Já no caso dos Estados Unidos, o professor acredita que a ausência de um adversário claro é uma razão para a política interna ter se tornado “muito mais conflitiva”. Ele aponta também a tragédia do 11 de Setembro como outro motivo para a modificação política no país, pois favoreceu o avanço de discursos de natureza "radical e intolerante".

A ascendência do fascismo na Rússia gera controvérsia entre especialistas. Para o analista político Stefano Guzzini, “eram esperados” movimentos de extrema direita no país. Já para Maurício Parada, a nova onda radical era “difícil de imaginar”. Para o professor da Universidade de Uppsala, o retorno de movimentos fascistas na Europa tem algo a ver com a dificuldade de vários países, “velhos ou novos”, redefinirem a si mesmos depois da Guerra Fria. A Rússia é um deles, na visão dele. Guzzini observa que este é um país novo – "não é o mesmo que a União Soviética" – e está tendo que reencontrar a sua identidade nacional:

– A Rússia era uma superpotência, uma das duas do mundo. Simplesmente, ela era considerada ótima e, de um dia para o outro, não era mais. Então, era de se esperar uma reação para redefinir sua identidade. Nesse contexto, é natural que algumas pessoas não só tentem definir a nação, mas se tornem fortes nacionalistas e, portanto, fascistas.

Parada, diferentemente de Guzzini, não esperava o fascismo na Rússia. Ele nem mesmo acredita que esse movimento esteja ganhando espaço na ex-União Soviética:

 – Não sei se o caso da Rússia é aquilo que se chama fascismo. Pode ser mais um conservadorismo, com posições que não estão dentro do registro daquilo que o Ocidente ou o mundo europeu consideraria democrático, mas com outro formato que não o fascismo dos anos 1920, 1930. Talvez isso não aconteça.

De acordo com o professor, a mesma lógica aplica-se ao panorama americano: “Dizer que o Tea Party é um movimento fascista é um problema.” Segundo ele, mesmo que o país tivesse um “mínimo partido fascista, não significa dizer que existiu um fascismo nos Estados Unidos”.

Em relação à Líbia, cujos protestos levaram à queda da ditadura de Muamar Kadafi, no poder havia 42 anos, os analistas apresentam opiniões semelhantes. Concordam que é prematuro prever o caminho democrático no país. Pelo menos o da democracia nos parâmetros ocidentais. Especialista em guerras e em Oriente Médio, Márcio Scalércio avalia que o governo de transição terá de encontrar maneiras de estabelecer arranjos entre as forças de Kadafi e as tradicionais, laços de solidariedade tribais, típicos do norte da África.

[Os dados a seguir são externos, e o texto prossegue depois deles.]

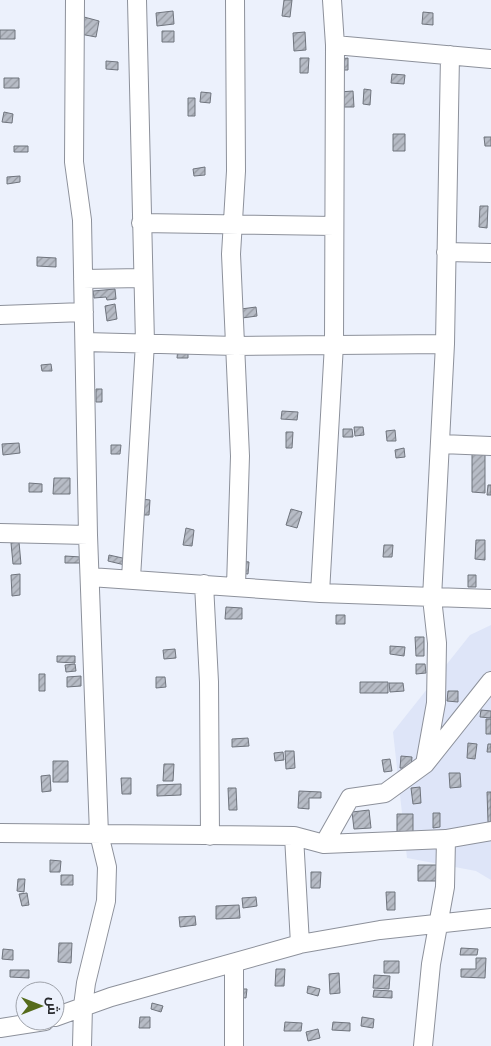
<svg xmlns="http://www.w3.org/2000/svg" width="491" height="1046" viewBox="0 0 491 1046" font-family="'Source Sans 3',Cairo,sans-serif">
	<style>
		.built { fill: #dee5f8 }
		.building { fill: url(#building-hatch); stroke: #6f747d }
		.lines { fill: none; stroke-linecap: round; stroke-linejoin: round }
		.street-casing { stroke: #8d919b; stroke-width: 20 }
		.street { stroke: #fff; stroke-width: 18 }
	</style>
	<defs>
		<pattern id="building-hatch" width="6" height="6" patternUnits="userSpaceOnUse" patternTransform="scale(1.25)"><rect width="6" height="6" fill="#b7bcc6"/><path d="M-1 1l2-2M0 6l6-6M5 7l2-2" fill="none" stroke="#9599a1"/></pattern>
	</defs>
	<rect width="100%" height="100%" fill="#ecf1fc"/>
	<path class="built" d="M491,625V880L476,871L407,858L393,732L470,635Z"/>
	<path class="building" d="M284,0H292L290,17L282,16Z
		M173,11L174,24L157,26L156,13Z
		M423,12L433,13V25L422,24Z
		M84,17L99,21L96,37L80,34Z
		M0,30H15V39H0Z
		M162,31H174V42H162Z
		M305,32L306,50L294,51L293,33Z
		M300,58H309L308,73H300Z
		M348,58V70H339V59Z
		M106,61L118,62V70L106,69Z
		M392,74L405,75L404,84L391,83Z
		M4,78H19V88H4Z
		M364,89L371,90L370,105L363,104Z
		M353,91L354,107H339V92Z
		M201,92L211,93L210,103L200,102Z
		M188,98H195V116H188Z
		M4,112L13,114L12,123L2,122Z
		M393,134H405V151H393Z
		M484,137H491V146H485Z
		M14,146H28V152H14Z
		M205,167V175L194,176L193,169Z
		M20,176V182L7,184V177Z
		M480,206H488L487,228L479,227Z
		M37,257L56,258V267L37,266Z
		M115,289L116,299L107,300L106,297L94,298L93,291Z
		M115,304L117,319L107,321L105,306Z
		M256,307L257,316L242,318L241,309Z
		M178,348L188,349V358H177Z
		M51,364L52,371H42L41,365Z
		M96,389H102V402H96Z
		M282,411L298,412L297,420L281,419Z
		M354,427H363L364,435L355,436Z
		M343,429H352L353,437H343Z
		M395,430L396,441H387L386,431Z
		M286,432H293L292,448H286Z
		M19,443L20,453L3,455L2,444Z
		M111,445H121L120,454H111Z
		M404,448L405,457L396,458L395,450Z
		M472,452H485V493L472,492Z
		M54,478H70V494H53Z
		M29,483L42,484V492H29Z
		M488,485H491V495H487Z
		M141,499L150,500L149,515H141Z
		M291,509L302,512L297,528L286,525Z
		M186,528L194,530L192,546L183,545Z
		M476,540H485V560L475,559Z
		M19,542L21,564H13L11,543Z
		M384,545H393L392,557H383Z
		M109,555L127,559L125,565L108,561Z
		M65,556L81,557L80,563H65Z
		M241,561L249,562L248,574L239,573Z
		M20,574V595L12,596L11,575Z
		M468,575H476V587H468Z
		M226,607L242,608V619H225Z
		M336,615H345V624H336Z
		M415,637H424V656H416Z
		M390,646L405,647L404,656L390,654Z
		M175,649L176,658L164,659L163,650Z
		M57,656H75V663L57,662Z
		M75,664L76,671L66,672L65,665Z
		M416,664H425L426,673L416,674Z
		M39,674H45V691H39Z
		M81,676V686L67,687V677Z
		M156,677H165L166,687L156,688Z
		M360,682H388V693H360Z
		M389,683H403L404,691L390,692Z
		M448,691H458V702L447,701Z
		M481,710L491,711V718L480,717Z
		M486,719H491V734H486Z
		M248,738L249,746L232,747V739Z
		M468,743L477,744L475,759L467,758Z
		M488,744H491V752H487Z
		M285,751H294L295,768L286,769Z
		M283,752L284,760L275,761L274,753Z
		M401,756L412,757L411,769L400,768Z
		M390,759L392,771L384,772L382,760Z
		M53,761H68V782H53Z
		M164,764H174L173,781H163Z
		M449,773H460L461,787L450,788Z
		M50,775L51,791L42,792L41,776Z
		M121,778H131V794H122Z
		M181,784V795L157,796V785Z
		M420,787L421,803L413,804L411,788Z
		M228,788H236L237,810H229Z
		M299,791L321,792V798H309V809L298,808Z
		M487,792H491V822H488Z
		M369,810L371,828L354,829L352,812Z
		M433,813H440V827L433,828Z
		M397,814H413V836H397Z
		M50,860L61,861L60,872H50Z
		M418,865H440V881H418Z
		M311,872H321L320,888H311Z
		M61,875H73V885H61Z
		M18,879H25L24,892L17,891Z
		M386,892H395V910H387Z
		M27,893L29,905L22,906L19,894Z
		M256,897L257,906L243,908L242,898Z
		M239,905L240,918L216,919V906Z
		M195,916L196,925L180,927L179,917Z
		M59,943H72L71,963L58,962Z
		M461,948L478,949L477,955H460Z
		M3,949L13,950V960L2,959Z
		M476,958H486L485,978L461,977V969H476Z
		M384,961H399V973H384Z
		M276,969H285L284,986H275Z
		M10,970H29V978L10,977Z
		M339,973L340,993L330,994L329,974Z
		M374,975L390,976L389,989L373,988Z
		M308,986L320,989L318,996L307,993Z
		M237,989H247L246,998L237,997Z
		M374,990L392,991V998L373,997Z
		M152,1003L163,1006L161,1012L151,1009Z
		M140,1017H150V1028H139Z
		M362,1017L374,1019L373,1028L361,1026Z
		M285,1022L302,1023L301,1031H284Z
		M333,1022L350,1023V1031L332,1030Z
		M318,1029L320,1038L308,1041L306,1032Z"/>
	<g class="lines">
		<defs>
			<path id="street" d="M75,0L74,162L82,220L88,535L99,834L107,867L106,901L86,983L83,1006L82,1046
				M235,0L236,171L231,254L240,456L236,586
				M335,45L491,59
				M141,223L334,226
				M446,252L491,253
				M83,279L142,278
				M0,315L84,312
				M85,342L236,346L445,344
				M441,444L491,446
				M0,533L88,535
				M90,577L320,593L491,599
				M131,578L145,343L137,0
				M204,584L209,682L210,836
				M320,593L334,344L335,45L332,0
				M425,764L436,703L437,643L432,598L445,344L450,55
				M0,833L294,836L324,844L446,839L491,831
				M294,836L300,944
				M324,844L350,798L385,793L425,764L491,681
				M55,1017L111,997L300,944L380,930L491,918
				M0,1028L45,1021
				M234,1046V963
				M423,1046L431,964L445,887L446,839"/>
		</defs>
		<use href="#street" class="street-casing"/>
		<use href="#street" class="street"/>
	</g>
	<g transform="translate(40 1006) rotate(90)"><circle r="24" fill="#ecf1fc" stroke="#9fa3ab"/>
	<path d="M0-4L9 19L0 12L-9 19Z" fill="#556b1b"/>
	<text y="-8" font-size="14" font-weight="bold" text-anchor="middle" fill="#2b2d31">ش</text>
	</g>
</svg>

Deverá ser feito, segundo ele, um arranjo entre os rebeldes de Benghazi (cidade mais importante da região da Serenaika, onde fica a maior parte dos recursos de petróleo e gás natural da Líbia) e os habitantes da Tripolitânea (região mais privilegiada dentro do país durante o regime de Kadafi). Essas questões, de acordo com o professor, “não têm respostas triviais”.

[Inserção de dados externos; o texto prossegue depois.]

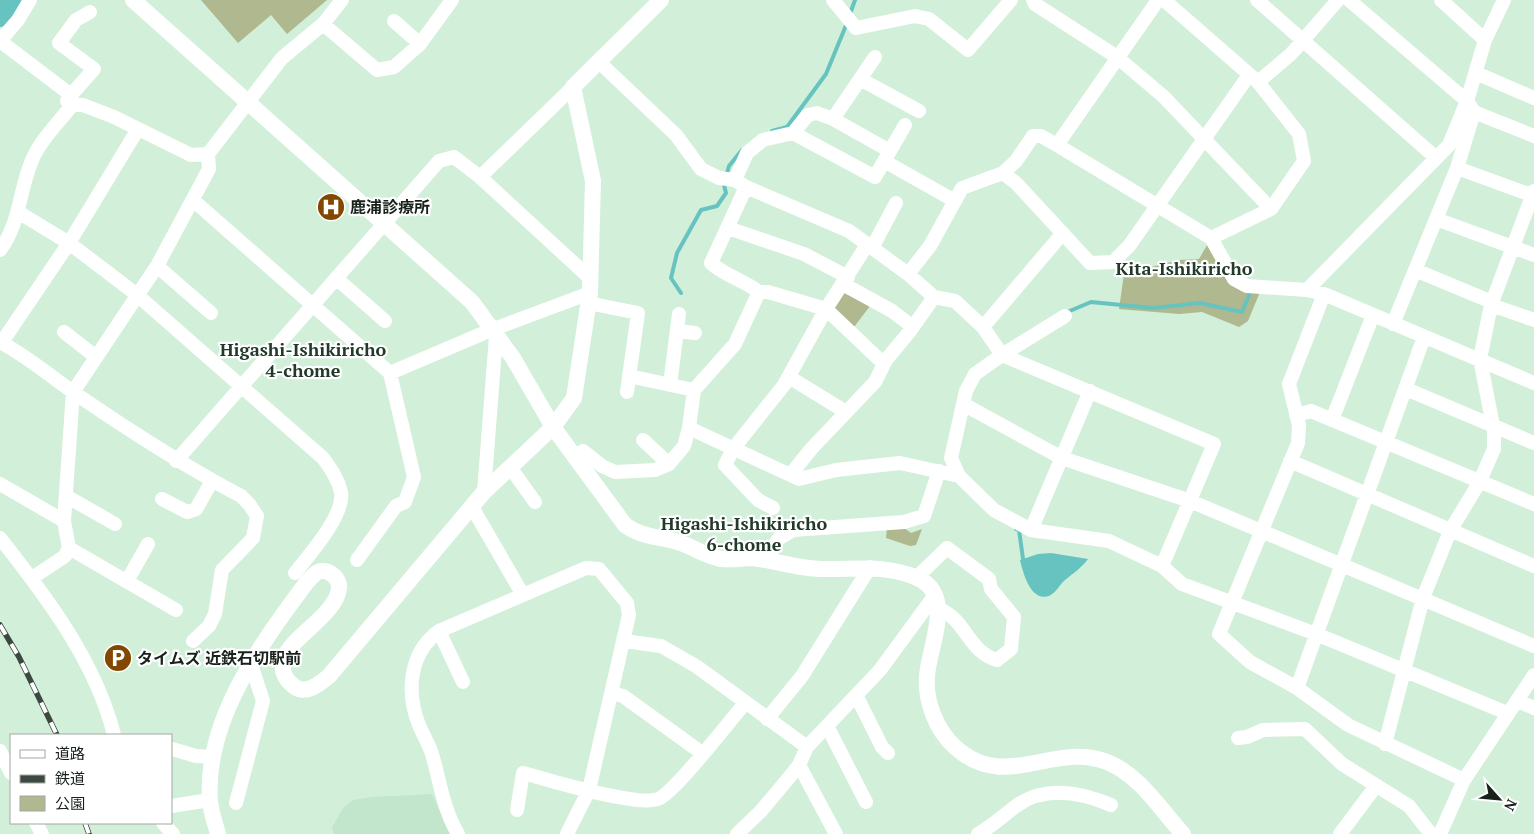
<svg xmlns="http://www.w3.org/2000/svg" width="1534" height="834" font-family="'PT Serif','Noto Sans JP',serif">
<style>
.built{fill:#c2e6cc}
.green{fill:#afb88f}
.water{fill:#67c3bf}
.lines{fill:none;stroke-linecap:round;stroke-linejoin:round}
.stream{stroke:#67c3bf;stroke-width:4}
.river{stroke:#67c3bf;stroke-width:22}
.minor{stroke:#fff;stroke-width:14}
.tertiary{stroke:#fff;stroke-width:16}
.rail-casing{stroke:#3c4940;stroke-width:5.5}
.rail{stroke:#fff;stroke-width:4;stroke-dasharray:11;stroke-linecap:butt}
.labels{text-anchor:middle;stroke-width:4.5;stroke-linejoin:round;paint-order:stroke}
.poi-label{font-size:16px;font-weight:bold;fill:#18221b;stroke:#fff;text-anchor:start}
.neighbourhood-label{font-size:18px;font-weight:bold;fill:#223a2a;stroke:#fff}
</style>
<rect width="100%" height="100%" fill="#d2efda"/>
<path class="built" d="M432,794l18,40h-116l-2,-6 11,-20 10,-8 19,-3z"/>
<path class="green" d="M201,0h126l-40,34 -16,-19 -33,28z
M1210,240l13,27 37,25 -12,29 -9,6 -37,-15 -23,2 -60,-5 5,-35 55,-14 20,-1z
M842,292l28,14 -16,21 -21,-20z
M900,525l11,8 11,-4 -6,16 -6,1 -24,-8 1,-12z"/>
<path class="water" d="M1051,553l37,6c-7,9 -13,13 -23,21 -5,4 -9,13 -16,16 -19,6 -26,-24 -29,-36l18,-6z"/>
<g class="lines">
<path class="stream" d="M850,14l5,-14
M772,131l15,-4 39,-53 21,-51
M727,173l2,-7 13,-16
M681,293l-10,-15 6,-25 24,-43 16,-4 9,-13 -2,-8
M1065,313l26,-11 62,6 47,-5 42,9 7,-17
M1016,529l3,1 4,29"/>
<path class="river" d="M0,16l12,-16"/>
<path class="minor" d="M833,0l23,28 59,-12 14,3 39,31 43,-50
M1033,0l2,4 82,53 47,40 107,112
M1164,0l94,82 33,-28 47,-54
M1257,0l178,157
M1441,0l44,40
M394,21l26,23
M323,24l19,-24
M0,41l71,54 -4,6
M0,41l18,-21 12,-20
M598,61l78,74 25,34 18,9 16,2 11,7 103,44 59,43 26,23 21,4 28,26 19,28 63,-39
M1476,73l58,25
M860,79l59,32
M71,95l23,-26 -35,-26 17,-23 14,-8
M1474,112l60,24
M833,119l42,-62
M793,133l82,44 30,-52
M1057,145l154,93 23,41 13,7 60,4 17,4 210,89
M884,161l71,40
M1457,168l77,28
M1003,173l13,10 74,80 23,-1 16,-16 120,-171
M480,177l111,102
M735,180l12,-27 16,-13 30,-7 15,-18 9,-2 16,6 57,32
M194,201l196,172 24,104 -9,25 -9,4 -39,54
M18,212l51,31 67,51 187,164c8,11 15,21 18,34 4,23 -32,63 -46,81
M1436,219l98,36
M728,228l76,26 44,23
M1211,238l60,-29 33,-48 -5,-27 -41,-52
M872,248l24,-45
M0,250c22,-29 19,-67 36,-98 9,-17 25,-32 36,-47h11l31,12 77,38 17,-1 74,-96 41,-34 54,46 17,-3 26,-23 32,-44
M157,266l54,47
M1415,270l77,32
M908,274l22,-28 32,-58 41,-15 13,-12 17,-25h8l16,9 101,-145
M336,278l49,43
M843,284l49,27 21,16
M1307,290l142,-145 18,-44 -118,-101
M759,292h9l58,17 58,55
M1324,294l-35,90 10,41 -1,18 -79,191 31,28 47,26 51,37 116,55
M588,303l50,10 -11,79
M1491,305l43,15
M1393,324l64,-156 17,-56 -7,-11 18,-61 19,-40
M983,327l80,-94
M677,331l18,2
M64,332l32,25
M0,342c27,14 50,34 76,52 54,37 108,72 165,102l8,8 8,12 -4,22 -31,32 -7,44 -6,12 -16,15
M2,342l67,-99 69,-114
M390,373l101,-43 99,-37
M629,376l65,14
M789,377l57,35
M670,385l9,-71
M1406,389l128,54
M963,404l99,54 128,43 344,145
M1296,415l15,-4 223,93
M1332,420l41,-105
M689,428l110,51 37,-9 64,-7 59,13
M643,440l26,24
M575,457l8,-6 19,15 13,6 40,-2 14,-6 15,-18 5,-18 5,-38 41,-46 24,-52c-15,-12 -34,-16 -48,-29l35,-76
M176,461l263,-300 15,-4 26,20 93,-90
M1290,461l244,105
M510,467l25,35
M791,474l21,-26 63,-66 11,-22 24,-29 24,-34
M0,484l64,37
M484,492l12,-156
M66,496l49,28
M162,499l25,13 9,-3 16,-28
M472,507l51,88
M773,508l-15,-8 -33,-35 8,-16 51,-64 42,-76 41,-64
M1031,530l59,-139
M0,538c46,58 96,124 114,197
M69,548l107,62
M767,561l11,-22 15,-9 111,-8 20,-6 15,-45
M1162,566l52,-122 -212,-89 -27,19 -9,17 -15,67 8,18 35,34 37,20 78,11 53,25 20,18 134,50 191,79
M917,577l30,-29 42,31 2,10 23,28 -3,32 -14,11c-29,-8 -31,-41 -58,-51
M32,578l33,-22 4,-8 -5,-27 9,-129 84,-126 52,-97 -1,-15
M127,581l21,-37
M439,631l24,51
M624,641l37,5 35,20 111,81
M1297,688l127,-351
M612,693l11,3 79,57
M856,695l26,52 6,6
M1518,701l16,7
M767,719l35,-43 68,-109
M827,726l39,76
M1238,738l9,-1 16,-7 42,-1 37,35 67,42 22,28
M1385,744l38,-146 27,-67 29,-48 15,-34v-18l-14,-72 11,-54 43,-114
M172,749l24,7 17,1
M0,751l11,22
M799,765l37,69
M236,803l27,-102 -13,-40
M171,806l39,-6
M517,810l6,-37c26,7 113,34 135,26 16,-6 72,-78 87,-96
M36,823l6,11
M163,823l10,11
M458,834c-15,-25 -18,-53 -26,-80 -3,-10 -9,-19 -13,-29 -13,-33 -10,-72 20,-94l147,-63 13,1 28,34 2,12 -40,175 -22,44
M737,834l24,-23 31,-37 7,-9 8,-18 73,-77 55,-75
M978,834c14,-8 25,-18 38,-28 29,-21 64,-14 95,-1
M1340,834l36,-48
M1440,834l24,-54 70,-105"/>
<path class="tertiary" d="M133,0l339,302 41,56 40,69 72,98c18,13 33,11 53,17 13,4 26,13 39,16 10,3 23,0 34,0 23,2 47,11 71,11 34,1 60,-5 93,8 42,16 14,68 12,99 -2,25 9,54 28,71 50,46 99,-6 152,15 33,13 53,47 76,72
M218,834c-3,-11 -7,-22 -8,-33 -6,-80 52,-159 97,-219 4,-4 9,-11 15,-11 9,-1 18,9 17,17 -2,27 -51,50 -56,73 -2,11 3,20 12,26 12,8 25,-4 34,-11l155,-184 69,-65 21,-29 16,-105 3,-112 -20,-94 88,-87"/>
<defs>
<path id="rail" d="M0,625l19,32 38,78
M85,823l4,11"/>
</defs>
<use href="#rail" class="rail-casing"/>
<use href="#rail" class="rail"/>
</g>
<defs>
<symbol id="hospital-disc" viewBox="-11 -11 22 22"><circle r="9.5" fill="#834800" stroke="#fff"/><path d="M-5-5h3v3.5h4V-5h3V5h-3V1.5h-4V5h-3Z" fill="#fff"/></symbol>
<symbol id="parking-disc" viewBox="-11 -11 22 22"><circle r="9.5" fill="#834800" stroke="#fff"/><path d="M-3.5-5.5H1a3.5 3.5 0 0 1 0 7H-1V5.5H-3.5ZM-1-3.4V-.6H.8a1.4 1.4 0 0 0 0-2.8Z" fill="#fff"/></symbol>
</defs>
<g fill-rule="evenodd">
<use href="#hospital-disc" x="315" y="191" width="32" height="32"/>
<use href="#parking-disc" x="102" y="642" width="32" height="32"/>
</g>
<g class="labels">
<g class="poi-label">
<text x="350" y="213">鹿浦診療所</text>
<text x="137" y="664">タイムズ 近鉄石切駅前</text>
</g>
<g class="neighbourhood-label">
<text x="1184" y="275">Kita-Ishikiricho</text>
<text x="303" y="356">Higashi-Ishikiricho<tspan x="303" dy="21">4-chome</tspan></text>
<text x="744" y="530">Higashi-Ishikiricho<tspan x="744" dy="21">6-chome</tspan></text>
</g>
</g>
<rect x="10" y="734" width="162" height="90" fill="#ffffff" stroke="#a3a7a4"/>
<rect x="20" y="750" width="25" height="8" fill="#ffffff" stroke="#a3a7a4"/>
<text x="55" y="759" font-size="15" fill="#18221b">道路</text>
<rect x="20" y="775" width="25" height="8" fill="#3c4940" stroke="#a3a7a4"/>
<text x="55" y="784" font-size="15" fill="#18221b">鉄道</text>
<rect x="20" y="796" width="25" height="15" fill="#afb88f" stroke="#a3a7a4"/>
<text x="55" y="809" font-size="15" fill="#18221b">公園</text>
<g transform="translate(1499 799) rotate(117)" stroke="#ffffff" stroke-width="4" paint-order="stroke">
<path d="M0-4L9 19L0 12L-9 19Z" fill="#18221b"/>
<text y="-8" font-size="14" font-weight="bold" text-anchor="middle" fill="#18221b">N</text>
</g>
</svg>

Scalércio acrescenta que "tudo vai depender de como a vitória dos rebeldes será administrada". Ele lembra que já existem registros de violações de direitos humanos dos dois lados. Sobre isso, Parada faz referência ao problema da população negra no país, que gera conflitos internos, e do desarmamento – a população líbia foi armada e se organizou a partir de um conjunto disperso de milícias, ressalta o professor de história.

Os analistas reforçam que é cedo para afirmar se os protestos em países islâmicos irão culminar em democracia. Guzzini pondera que é difícil mudar de regime “de uma hora para outra”, e chama a atenção para a palavra “democratização”. Segundo o analista, ela assume uma "carga do que é a democracia para o mundo ocidental", mas acredita que adquira contornos diferentes, naqueles cenários. “E será ruim se não for (igual à nossa democracia)?”, lança ele a reflexão. Parada concorda: “É muito difícil imaginar que o que aconteceu e ainda está acontecendo [no mundo árabe] caminhe para a democracia”.